Prendiamo la macchina del tempo e torniamo indietro di 200 anni, ad inizio Ottocento in Inghilterra. L’app di allora era la macchina a vapore e gli smartphone erano i telai meccanici. Sviluppo impetuoso, continua innovazione tecnologica e, soprattutto, qualcosa di mai visto prima. Due alieni piombati dal nulla. Il loro nome? Disoccupazione e precariato.

La vita nelle campagne era povera, dura, ma tendenzialmente stabile. Seguiva il ritmo delle stagioni e delle giornate. La prima rivoluzione industriale portò a quartieri sudici, dove masse di lavoratori anonimi lavoravano “alla giornata” senza alcun contratto, senza alcuna tutela e con orari infiniti. L’unica “ricchezza” di queste masse era costituita dalla “prole”, indotta normalmente al lavoro minorile.

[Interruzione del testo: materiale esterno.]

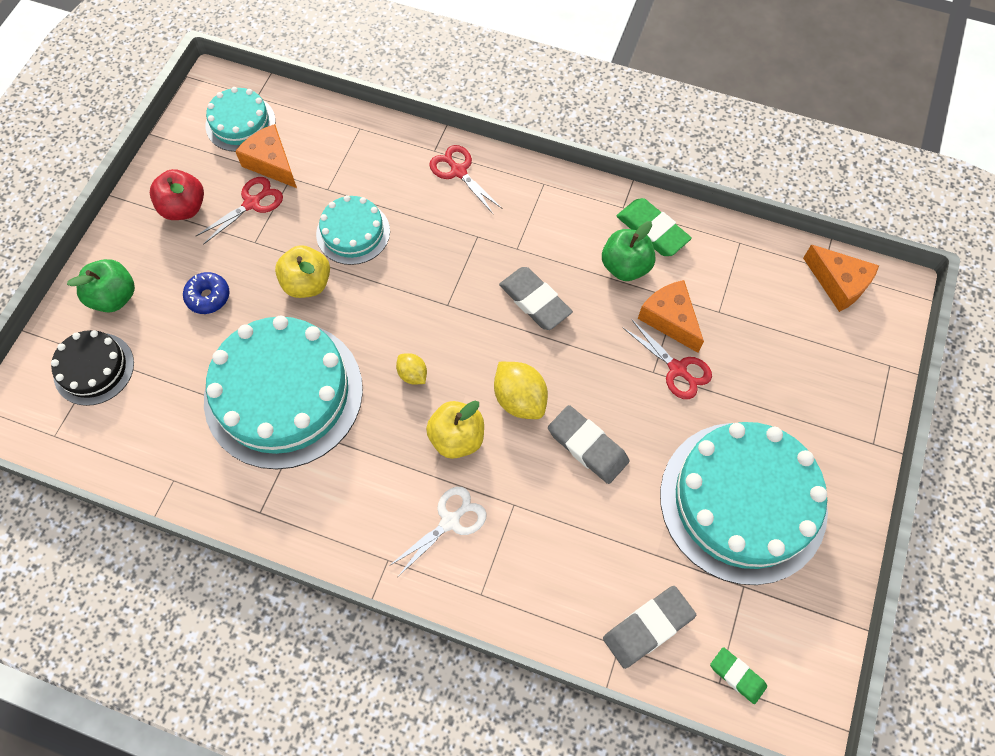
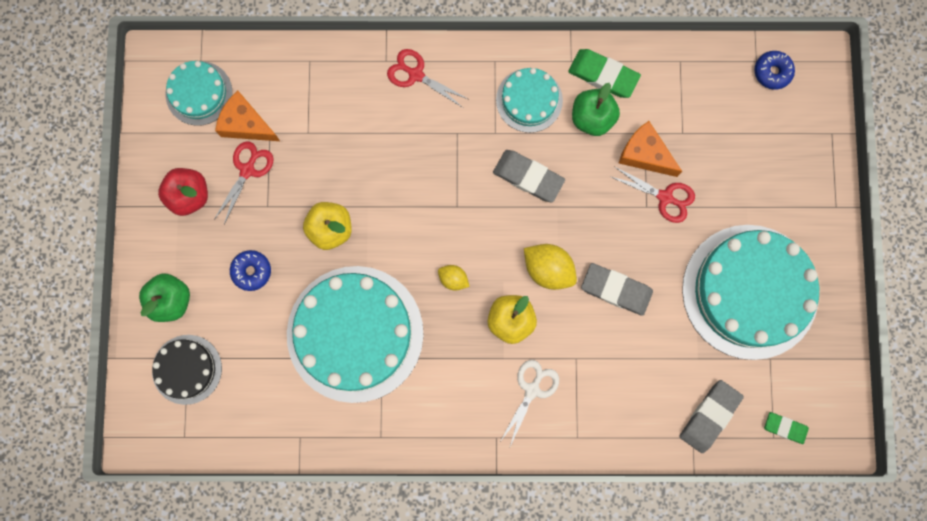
camera: 20 degrees left, 15 degrees up
turquoise cake [316,195,390,265] -> turquoise cake moved to [496,68,563,133]
orange cheese [803,244,879,312] -> blue donut [754,51,795,90]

Tornando velocemente ad oggi, con altre due rivoluzioni industriali in mezzo (energia e computer), voliamo alla 4.0. Il problema non è tanto se usiamo o meno la tecnologia, ma come essa influenzi la nostra qualità della vita. Nel momento di maggior ricchezza della storia, per andare dietro a fantomatiche “crescite” del PIL abbiamo distrutto la nostra identità. La flessibilità è diventata il mantra dominante, l’insicurezza la nostra maggiore compagna.

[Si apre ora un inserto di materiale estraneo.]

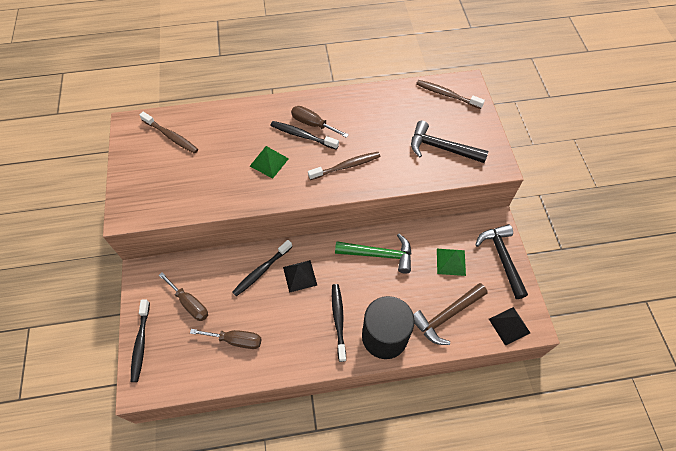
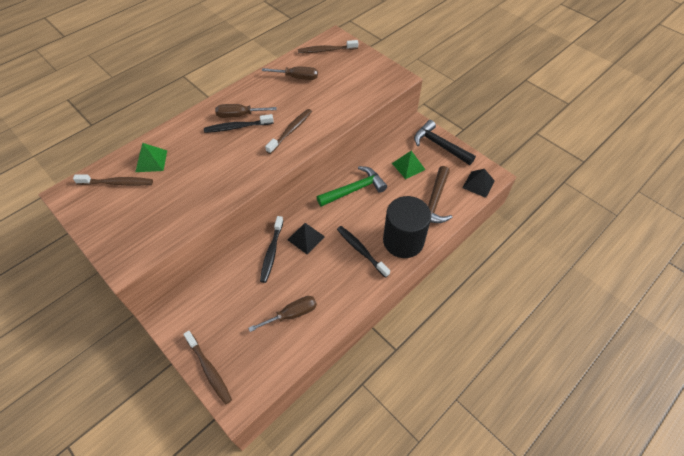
camera: 35 degrees left, 5 degrees down
black toothbrush [131,299,150,382] -> brown toothbrush [183,331,232,405]
brown screwdriver [159,272,208,321] -> brown screwdriver moved to [262,67,318,80]
green pyramid [250,146,289,179] -> green pyramid moved to [135,143,167,172]
black hammer [411,121,488,163] -> none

Per capire cosa significhi la differenza tra tecnologica e mentalità dominante, facciamo un esempio concreto. La tecnologia ci permette di avere un’app per unire domanda e offerta di hamburger a domicilio. Perfetto. Il consumatore ha una disponibilità a pagare per avere questo servizio. Il prezzo, banalmente, dipende dai costi del produttore e di quanto margine riesca ad ottenere dall’incontro con la domanda. Ma se io, con la scusa della “flessibilità” (che in realtà non esiste, se non lavori sempre vai fuori dal ranking e non fai più una consegna), dico che il mio fattorino è un “libero collaboratore” e non gli devo nessuna delle tutele dei dipendenti, il mio costo si abbassa e posso sfruttare questo risparmio riversandolo in un prezzo più competitivo o su margini più alti.

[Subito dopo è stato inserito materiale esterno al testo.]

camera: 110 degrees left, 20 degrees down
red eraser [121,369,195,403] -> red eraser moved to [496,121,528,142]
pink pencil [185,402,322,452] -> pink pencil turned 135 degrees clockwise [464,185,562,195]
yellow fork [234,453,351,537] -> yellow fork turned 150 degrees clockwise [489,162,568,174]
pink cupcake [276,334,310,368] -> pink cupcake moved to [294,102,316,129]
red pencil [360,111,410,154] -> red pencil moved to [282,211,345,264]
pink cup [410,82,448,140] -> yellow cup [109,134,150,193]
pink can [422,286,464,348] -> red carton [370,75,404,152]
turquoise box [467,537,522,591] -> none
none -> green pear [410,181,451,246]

E’ qui che deve intervenire il legislatore. Perché il problema del lavoro odierno non riguarda solo le app, ma anche cose più vetuste come supermercati o logistica, con formule contrattuali talmente precarie che potrebbero tranquillamente risparmiare anche la carta con cui stamparle. Ah, c’è una differenza rispetto al passato. Quei lavoratori avevano la prole, gli sfruttati di oggi neanche quella.

Benvenuti nella classe sociale del Nullateriato. Talmente divisa e sola da non avere neanche una capacità di aggregazione sociale. In economia non esistono pasti gratis. La tua consegna gratuita la starà pagando indirettamente qualcun’altro.

Forse è il caso di alzare il culo dal divano ed uscire a mangiar fuori quell’hamburger, almeno non arriva freddo.